TWIST
TWIST to taniec towarzyski, popularny w latach 60. XX wieku. Czym się charakteryzował? Ano energicznymi ruchami nóg, rąk i bioder. A partnerzy? Ci tańczyli w miejscu, nie trzymając się siebie. Nawiązywał do muzyki rock and rollowej. Jak ów TWIST ma się do tego pułtuskiego? Ma się! I nie ma się! Otóż TWIST-owaliśmy w jednym miejscu – na podzamczu. Energicznie, używając rąk, nóg i...serc. Ale trzymaliśmy się siebie, tworząc dłuuugi łańcuch serc, bijących jednym rytmem. Zjednoczyliśmy się, my pułtuszczanie, jak już nie raz się jednoczyliśmy w pomocy dla ludzi dotkniętych tragedią, otwierając serca i wspomagając potrzebujących pieniężnie.
MY
Bohaterowie niedzielnego TWIST-owania, zbiorowi: prześwietna, jeszcze nieliczna grupa TWIST, która pragnie czynić dobro, i my, pułtuszczanie.
TWIST
Zapamiętajcie nazwę STOWARZYSZENIA. Wnosząc po jego pierwszej akcji, możemy być pewni, że za nią pójdą inne, kiedy przyjdzie potrzeba. TWIST na pułtuską scenę wszedł z przytupem, zawirowaniem, z rozmachem, tak budząc zainteresowanie ludzi i chęć pomocy. Pisaliśmy: będzie akcja charytatywna, a to był zryw, a potem spektakl tańca i śpiewu, uśmiechu i życzliwości. Radości.
Jakże cieszyły się panie obsługujące poszczególne stoiska w – powiedzmy – miasteczku dmuchańców. Przed każdym ustawiały się kolejki dzieci, przy nich rodzice. Atrakcji było w bród. Też darczyńców. Też występujących na scenie.

▶ _Dane wejściowe_
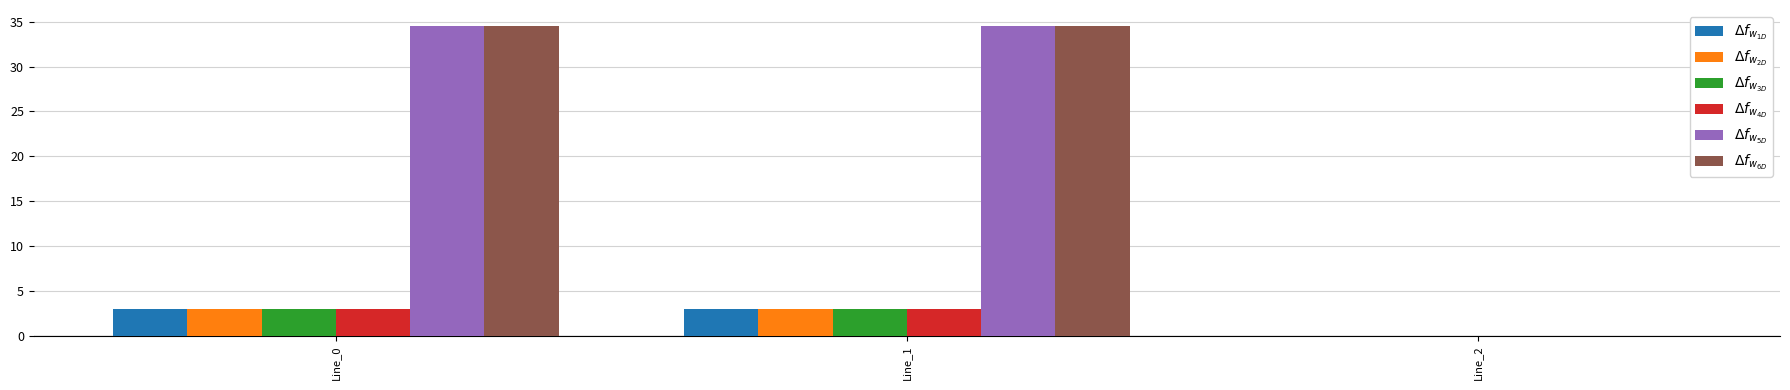

What is the maximum value shown in the chart?

34.6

▶ _Polecenia do ćwiczeń_
1. Jakie części ciała wykonywały energiczne ruchy charakterystyczne dla tańca twist według tekstu o TWIST-owaniu w Pułtusku?
2. Powtórz wiernie fragment tekstu o TWIST-owaniu w Pułtusku, który zaczyna się od „Jakże cieszyły się” i ciągnie się aż do „występujących na scenie.”.
3. Kiedy według tekstu o TWIST-owaniu w Pułtusku twist był popularny?
Opieraj się wyłącznie na tekście, nie na wykazie.

▶ _Odpowiedzi według numerów_
1. Nogi, ręce i biodra.

2.
Jakże cieszyły się panie obsługujące poszczególne stoiska w – powiedzmy – miasteczku dmuchańców. Przed każdym ustawiały się kolejki dzieci, przy nich rodzice. Atrakcji było w bród. Też darczyńców. Też występujących na scenie.

3. W latach 60. XX wieku.